Que mandó criados para avisar a los convidados, pero no quisieron ir. Volvió a mandar criados…, y los convidados volvieron a hacer lo mismo. Es más, algunos llegaron al extremo de echarles mano y maltratarlos hasta matarlos.

¿Y qué pasó?

Que “el rey montó en cólera, envió sus tropas, que acabaron con aquellos asesinos y prendieron fuego a la ciudad”.

Y todo esto, ¿qué significa?

Lo que ya comentábamos el domingo pasado sobre una parábola muy parecida: Los criados son los profetas... a quienes no hacían caso, los maltrataron y mataron…

Por tanto, es lógico que el Rey les diga a los criados: “La boda está preparada, pero los convidados no se la merecían. Id ahora a los cruces de los caminos y a todos los que encontréis, convidadlos a la boda. Los criados salieron a los caminos y reunieron a todos los que encontraron, malos y buenos. La sala del banquete se llenó de comensales”.

Esto quiere decir que el Señor ha dejado al pueblo de Israel y ha formado otro pueblo, que respondiera mejor a sus llamadas. Es la Iglesia, formada no ya sólo por judíos, sino por todos: judíos y gentiles… “

El desposorio de Cristo no será ya, por tanto, con el pueblo de Israel, sino con la Iglesia, el nuevo pueblo de Dios, a la que llama-mos Esposa de Cristo.

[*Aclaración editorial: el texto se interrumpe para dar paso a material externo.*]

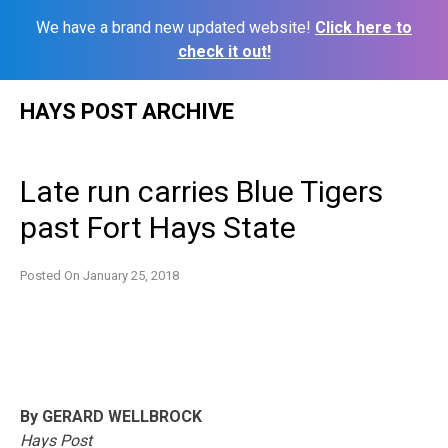
We have a brand new updated website!
Click here to
check it out!
Skip
HAYS POST ARCHIVE
to
content
Late run carries Blue Tigers
past Fort Hays State
Posted On
January 25, 2018
By GERARD WELLBROCK
Hays Post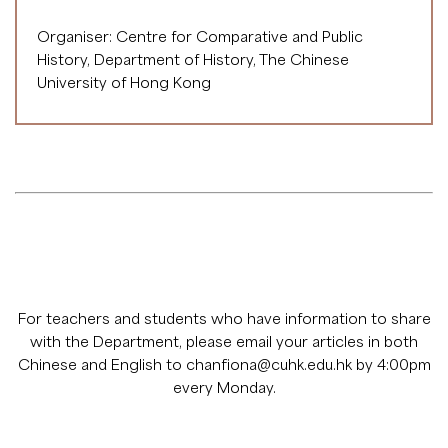
Organiser: Centre for Comparative and Public
History, Department of History, The Chinese
University of Hong Kong
For teachers and students who have information to share
with the Department, please email your articles in both
Chinese and English to
chanfiona@cuhk.edu.hk
by 4:00pm
every Monday.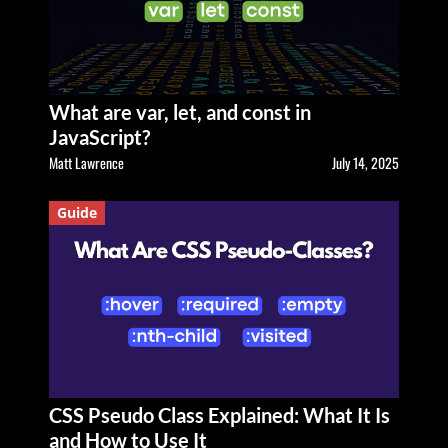
What are var, let, and const in
JavaScript?
Matt Lawrence
July 14, 2025
Guide
CSS Pseudo Class Explained: What It Is
and How to Use It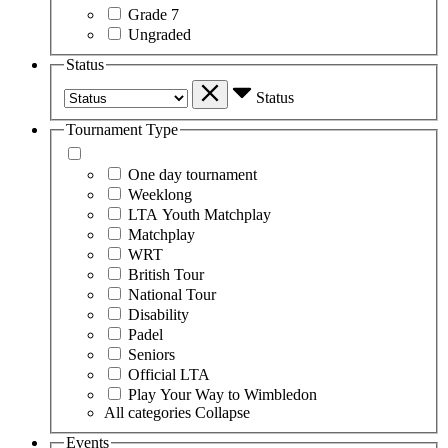
Grade 7
Ungraded
Status
Status
Tournament Type
One day tournament
Weeklong
LTA Youth Matchplay
Matchplay
WRT
British Tour
National Tour
Disability
Padel
Seniors
Official LTA
Play Your Way to Wimbledon
All categories
Collapse
Events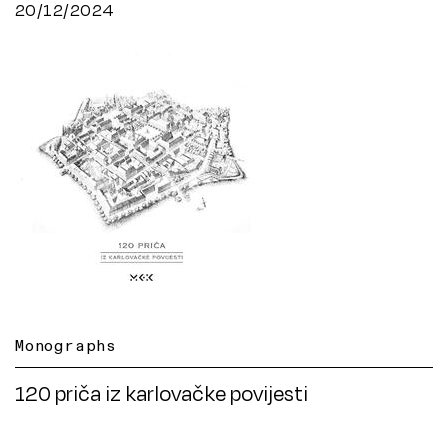
20/12/2024
Monographs
120 priča iz karlovačke povijesti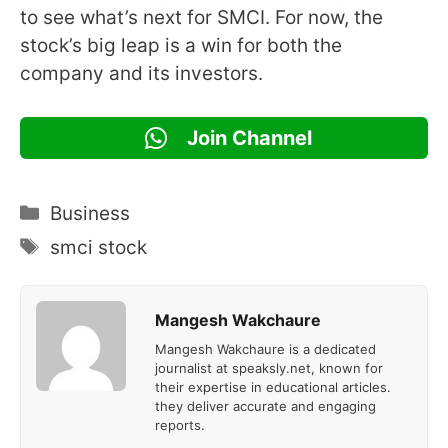
to see what’s next for SMCI. For now, the
stock’s big leap is a win for both the
company and its investors.
Join Channel
Categories
Business
Tags
smci stock
Mangesh Wakchaure
Mangesh Wakchaure is a dedicated
journalist at speaksly.net, known for
their expertise in educational articles.
they deliver accurate and engaging
reports.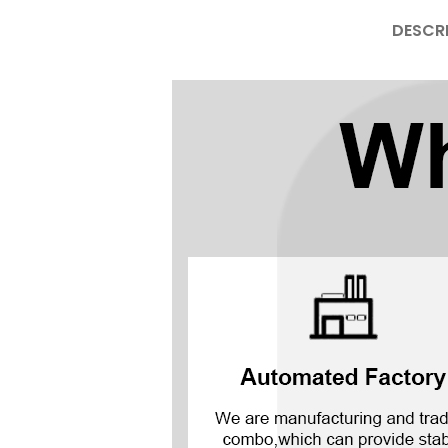
DESCR
Mate Series
Mate 50 Pro
Mate 50E
Mate 50
Mate 40 Pro
Mate 40E
Mate 40
Mate 30 Pro
Mate 30
Mate 20 Pro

De este modo, la Venida de Jesucristo, especialmente, su ministerio público, se compara a unas bodas (Lc 5, 34), que realiza con una “novia distinta”, y que será ratificada con su Sangre, derramada en la Cruz. Es la Sangre de la “Alianza nueva y eterna”.

De este modo, nace la Iglesia.

San Pablo, escribiendo a los efesios, les dice: “… Él se entregó a sí mismo por ella,  para consagrarla, purificándola con el baño del agua y la Palabra, y para colocarla ante sí gloriosa, la Iglesia sin mancha ni arruga ni nada semejante, sino santa e inmaculada…”.   (Ef 5, 21-27).  

Pero no se puede pertenecer a la Iglesia de cualquier manera…

Dice la parábola que “cuando el rey entró a saludar a los comensales, reparó en uno que no llevaba traje de fiesta y le dijo: “Amigo, ¿cómo has entrado aquí sin vestirte de fiesta?” Y lo expulsó.

No basta, como decía, con  pertenecer a la Iglesia. Hay que llevar el “vestido de fiesta”.

El Vaticano II nos advierte que “no se salva el que no permanece en el amor, aunque esté incorporado a la Iglesia, pues está en el seno de la Iglesia, con el “cuerpo”, pero no con “corazón”. (L. G. 14). Y por eso, concluye el Evangelio diciendo que “muchos son los llamados y pocos los escogidos”.

La celebración de estas bodas tendrá su punto culminante y definitivo en el Cielo, cuando el Jesús vuelva en su gloria. En efecto, El Espíritu y la esposa dicen sin cesar: ¡Ven! (Ap 22, 17).

Entonces nos reunirá en torno a otra Mesa, mucho más grande y más amplia,  para el Banquete definitivo, del que nos habla la primera Lectura: “Aquel día se dirá: Aquí está nuestro Dios de quien esperábamos que nos salvara: Celebremos y gocemos con su salvación…”.

Y porque todo esto es y será así, proclamamos todos en el salmo responsorial de este domingo: “Habitaré en la casa del Señor, por años sin término”. 

Junto a estas reflexiones, quiero hacerles llegar mis mejores deseos. ¡Feliz Día del Señor!